= Your assignment =
Translate this sentence from the text on suspend and resume failures into Spanish: "There's no sane way to return errors, and trying to would be too complex anyway."

See my second email, where I think I can get rid of the whole second pass
thing. I think you'll agree that it's an even nicer mirror image.
> There's some question about what to do if a suspend or resume fails. A
> bunch of async threads will have been launched for other devices, but
> now there won't be anything to wait for them. It's not clear how this
> should be handled.
I think the rule for "suspend fails" is very simple: you can't fail in the
async codepath. There's no sane way to return errors, and trying to would
be too complex anyway. What would you do?
In fact, even though we _can_ fail in the synchronous path, I personally
consider a device driver that ever fails its suspend to be terminally
broken. We're practically always better off suspending and simply turning
off the power than saying "uh, I failed the suspend".
I've occasionally hit a few drivers that caused suspend failures, and each
and every time it was a driver bug, and the right thing to do was to just
ignore the error and suspend anyway - returning an error code and trying
to undo the suspend is not what anybody ever really wants, even if our
model _allows_ for it.
(And the rule for "resume fails" is even simpler: there's nothing we can
really do if something fails to resume - and that's true whether the
failure is synchronous or asynchronous. The device is dead. Try to reset
it, or remove it from the device tree. Tough).

Stored data entries:

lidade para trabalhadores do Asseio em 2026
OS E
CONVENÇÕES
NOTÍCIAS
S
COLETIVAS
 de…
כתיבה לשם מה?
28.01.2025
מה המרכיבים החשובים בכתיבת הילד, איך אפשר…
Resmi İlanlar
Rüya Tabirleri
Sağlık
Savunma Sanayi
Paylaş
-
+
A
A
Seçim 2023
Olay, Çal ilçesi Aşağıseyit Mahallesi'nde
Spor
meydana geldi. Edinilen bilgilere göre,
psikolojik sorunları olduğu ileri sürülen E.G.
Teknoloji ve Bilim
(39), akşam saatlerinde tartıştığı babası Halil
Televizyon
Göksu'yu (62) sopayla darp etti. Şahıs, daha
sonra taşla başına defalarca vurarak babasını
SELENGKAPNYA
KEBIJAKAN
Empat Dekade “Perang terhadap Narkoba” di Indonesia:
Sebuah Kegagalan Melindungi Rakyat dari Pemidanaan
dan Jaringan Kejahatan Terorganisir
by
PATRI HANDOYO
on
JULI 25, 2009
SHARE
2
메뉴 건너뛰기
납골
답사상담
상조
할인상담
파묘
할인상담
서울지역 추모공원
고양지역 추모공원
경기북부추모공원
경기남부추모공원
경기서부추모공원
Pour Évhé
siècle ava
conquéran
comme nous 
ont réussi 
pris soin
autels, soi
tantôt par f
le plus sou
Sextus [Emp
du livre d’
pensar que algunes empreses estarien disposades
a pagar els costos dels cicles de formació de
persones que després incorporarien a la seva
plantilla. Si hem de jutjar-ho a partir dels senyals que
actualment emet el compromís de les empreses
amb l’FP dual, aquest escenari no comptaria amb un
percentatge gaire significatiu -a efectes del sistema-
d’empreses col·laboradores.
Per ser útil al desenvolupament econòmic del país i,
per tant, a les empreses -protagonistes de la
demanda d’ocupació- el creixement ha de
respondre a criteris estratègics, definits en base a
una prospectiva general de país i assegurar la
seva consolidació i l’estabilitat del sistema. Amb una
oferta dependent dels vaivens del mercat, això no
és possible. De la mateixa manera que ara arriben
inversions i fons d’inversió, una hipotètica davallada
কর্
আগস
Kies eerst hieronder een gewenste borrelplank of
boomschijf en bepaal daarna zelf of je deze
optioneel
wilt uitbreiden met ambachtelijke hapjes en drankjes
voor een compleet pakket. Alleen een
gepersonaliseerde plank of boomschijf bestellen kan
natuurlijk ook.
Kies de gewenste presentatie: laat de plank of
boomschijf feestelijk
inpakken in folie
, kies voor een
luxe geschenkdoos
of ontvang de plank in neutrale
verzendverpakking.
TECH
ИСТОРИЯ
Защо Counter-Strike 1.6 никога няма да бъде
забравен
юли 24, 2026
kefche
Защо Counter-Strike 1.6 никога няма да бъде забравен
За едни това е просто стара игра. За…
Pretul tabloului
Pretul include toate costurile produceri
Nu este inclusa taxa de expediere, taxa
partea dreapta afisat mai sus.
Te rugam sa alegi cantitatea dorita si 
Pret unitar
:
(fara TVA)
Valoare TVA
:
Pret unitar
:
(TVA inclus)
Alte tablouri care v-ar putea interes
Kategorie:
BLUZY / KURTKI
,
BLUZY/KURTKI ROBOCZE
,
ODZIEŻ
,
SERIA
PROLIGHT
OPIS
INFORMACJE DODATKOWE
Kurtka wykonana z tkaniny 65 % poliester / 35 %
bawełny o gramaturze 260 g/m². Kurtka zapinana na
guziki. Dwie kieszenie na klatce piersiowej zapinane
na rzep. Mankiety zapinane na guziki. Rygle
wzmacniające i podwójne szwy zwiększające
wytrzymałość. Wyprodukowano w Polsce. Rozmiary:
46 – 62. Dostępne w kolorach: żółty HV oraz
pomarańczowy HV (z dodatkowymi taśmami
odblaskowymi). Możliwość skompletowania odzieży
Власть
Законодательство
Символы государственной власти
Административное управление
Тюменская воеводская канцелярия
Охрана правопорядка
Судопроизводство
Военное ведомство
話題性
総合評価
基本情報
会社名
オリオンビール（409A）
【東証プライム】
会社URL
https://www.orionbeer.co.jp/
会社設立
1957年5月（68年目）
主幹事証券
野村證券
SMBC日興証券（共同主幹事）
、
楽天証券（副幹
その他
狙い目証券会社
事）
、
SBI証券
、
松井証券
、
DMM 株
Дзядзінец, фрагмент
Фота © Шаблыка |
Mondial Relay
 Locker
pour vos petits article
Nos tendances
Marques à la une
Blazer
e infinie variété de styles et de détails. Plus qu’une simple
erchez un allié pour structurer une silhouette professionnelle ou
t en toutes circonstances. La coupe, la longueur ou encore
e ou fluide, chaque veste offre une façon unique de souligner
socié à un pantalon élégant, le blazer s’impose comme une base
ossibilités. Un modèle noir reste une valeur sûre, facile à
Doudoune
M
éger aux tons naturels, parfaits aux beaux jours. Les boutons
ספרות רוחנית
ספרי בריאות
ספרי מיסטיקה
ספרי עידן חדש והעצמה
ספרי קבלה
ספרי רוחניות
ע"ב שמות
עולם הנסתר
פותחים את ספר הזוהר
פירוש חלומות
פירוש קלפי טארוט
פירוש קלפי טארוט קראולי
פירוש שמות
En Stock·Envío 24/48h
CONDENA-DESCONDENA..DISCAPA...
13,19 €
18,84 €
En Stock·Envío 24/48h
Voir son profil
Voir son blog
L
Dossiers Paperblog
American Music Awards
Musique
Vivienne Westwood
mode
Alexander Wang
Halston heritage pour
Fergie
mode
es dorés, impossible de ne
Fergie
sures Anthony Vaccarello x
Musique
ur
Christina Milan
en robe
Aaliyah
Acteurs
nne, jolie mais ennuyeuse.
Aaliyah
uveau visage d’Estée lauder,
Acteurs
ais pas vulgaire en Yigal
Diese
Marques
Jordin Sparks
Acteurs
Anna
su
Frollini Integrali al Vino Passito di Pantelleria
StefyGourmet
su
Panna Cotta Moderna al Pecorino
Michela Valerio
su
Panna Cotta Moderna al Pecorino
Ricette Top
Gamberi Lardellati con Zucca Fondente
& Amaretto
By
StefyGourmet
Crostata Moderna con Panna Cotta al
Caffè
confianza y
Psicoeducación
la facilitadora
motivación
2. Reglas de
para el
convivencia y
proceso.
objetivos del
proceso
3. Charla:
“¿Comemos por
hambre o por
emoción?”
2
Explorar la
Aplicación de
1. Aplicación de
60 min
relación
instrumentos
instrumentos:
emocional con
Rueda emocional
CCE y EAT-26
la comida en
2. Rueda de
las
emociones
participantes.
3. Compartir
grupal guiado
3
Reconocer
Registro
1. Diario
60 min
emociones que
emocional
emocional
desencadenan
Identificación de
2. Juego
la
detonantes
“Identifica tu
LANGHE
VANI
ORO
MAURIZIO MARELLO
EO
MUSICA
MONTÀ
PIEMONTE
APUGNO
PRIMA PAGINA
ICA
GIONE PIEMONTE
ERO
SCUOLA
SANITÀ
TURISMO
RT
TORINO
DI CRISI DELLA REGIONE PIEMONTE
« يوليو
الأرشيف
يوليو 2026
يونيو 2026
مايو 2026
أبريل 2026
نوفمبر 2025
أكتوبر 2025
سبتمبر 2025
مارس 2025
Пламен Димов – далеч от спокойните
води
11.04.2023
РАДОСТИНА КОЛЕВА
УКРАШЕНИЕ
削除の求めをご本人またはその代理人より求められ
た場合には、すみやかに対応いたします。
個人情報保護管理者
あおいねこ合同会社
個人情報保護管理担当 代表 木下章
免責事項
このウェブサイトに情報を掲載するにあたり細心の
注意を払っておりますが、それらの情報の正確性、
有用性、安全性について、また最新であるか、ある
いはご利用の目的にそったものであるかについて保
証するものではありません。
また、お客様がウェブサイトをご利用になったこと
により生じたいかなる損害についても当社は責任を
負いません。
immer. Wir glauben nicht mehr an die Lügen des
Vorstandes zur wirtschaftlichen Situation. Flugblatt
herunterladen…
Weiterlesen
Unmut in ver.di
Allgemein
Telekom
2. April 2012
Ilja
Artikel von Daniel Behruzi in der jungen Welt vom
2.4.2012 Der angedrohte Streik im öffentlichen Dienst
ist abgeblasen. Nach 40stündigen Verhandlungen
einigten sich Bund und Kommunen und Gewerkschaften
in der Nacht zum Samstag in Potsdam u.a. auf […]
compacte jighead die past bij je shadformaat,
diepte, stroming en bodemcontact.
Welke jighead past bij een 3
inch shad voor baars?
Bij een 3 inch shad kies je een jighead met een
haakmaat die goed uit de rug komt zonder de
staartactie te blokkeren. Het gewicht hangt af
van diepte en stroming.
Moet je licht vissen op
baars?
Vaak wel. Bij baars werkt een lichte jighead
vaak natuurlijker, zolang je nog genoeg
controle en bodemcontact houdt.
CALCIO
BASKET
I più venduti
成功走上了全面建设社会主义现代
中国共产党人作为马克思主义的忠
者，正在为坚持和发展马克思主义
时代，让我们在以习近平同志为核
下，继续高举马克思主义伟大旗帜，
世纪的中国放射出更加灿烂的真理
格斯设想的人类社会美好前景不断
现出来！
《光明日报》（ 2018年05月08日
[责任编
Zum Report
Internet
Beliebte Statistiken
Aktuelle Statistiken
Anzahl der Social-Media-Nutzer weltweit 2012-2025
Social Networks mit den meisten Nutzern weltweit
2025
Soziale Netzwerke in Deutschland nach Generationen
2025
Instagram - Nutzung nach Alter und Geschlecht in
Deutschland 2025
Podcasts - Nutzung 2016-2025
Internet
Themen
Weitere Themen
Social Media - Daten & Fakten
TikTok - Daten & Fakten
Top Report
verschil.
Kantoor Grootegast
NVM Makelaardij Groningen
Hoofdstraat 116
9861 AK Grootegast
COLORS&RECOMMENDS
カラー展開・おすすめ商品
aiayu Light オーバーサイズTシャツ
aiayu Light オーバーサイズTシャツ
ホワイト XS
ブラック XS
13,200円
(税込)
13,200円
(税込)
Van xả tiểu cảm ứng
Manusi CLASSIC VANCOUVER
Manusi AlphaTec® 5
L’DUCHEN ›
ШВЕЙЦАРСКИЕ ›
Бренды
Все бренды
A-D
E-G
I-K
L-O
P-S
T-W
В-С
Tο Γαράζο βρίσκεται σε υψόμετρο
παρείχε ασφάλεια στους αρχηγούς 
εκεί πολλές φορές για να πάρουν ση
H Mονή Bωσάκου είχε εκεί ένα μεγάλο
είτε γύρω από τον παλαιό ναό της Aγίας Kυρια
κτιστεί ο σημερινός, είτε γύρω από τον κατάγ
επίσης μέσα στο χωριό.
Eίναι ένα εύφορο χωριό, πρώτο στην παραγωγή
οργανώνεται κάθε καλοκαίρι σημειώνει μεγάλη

= Written solution =
No hay ninguna forma sensata de devolver errores y, de todos modos, intentarlo sería demasiado complejo.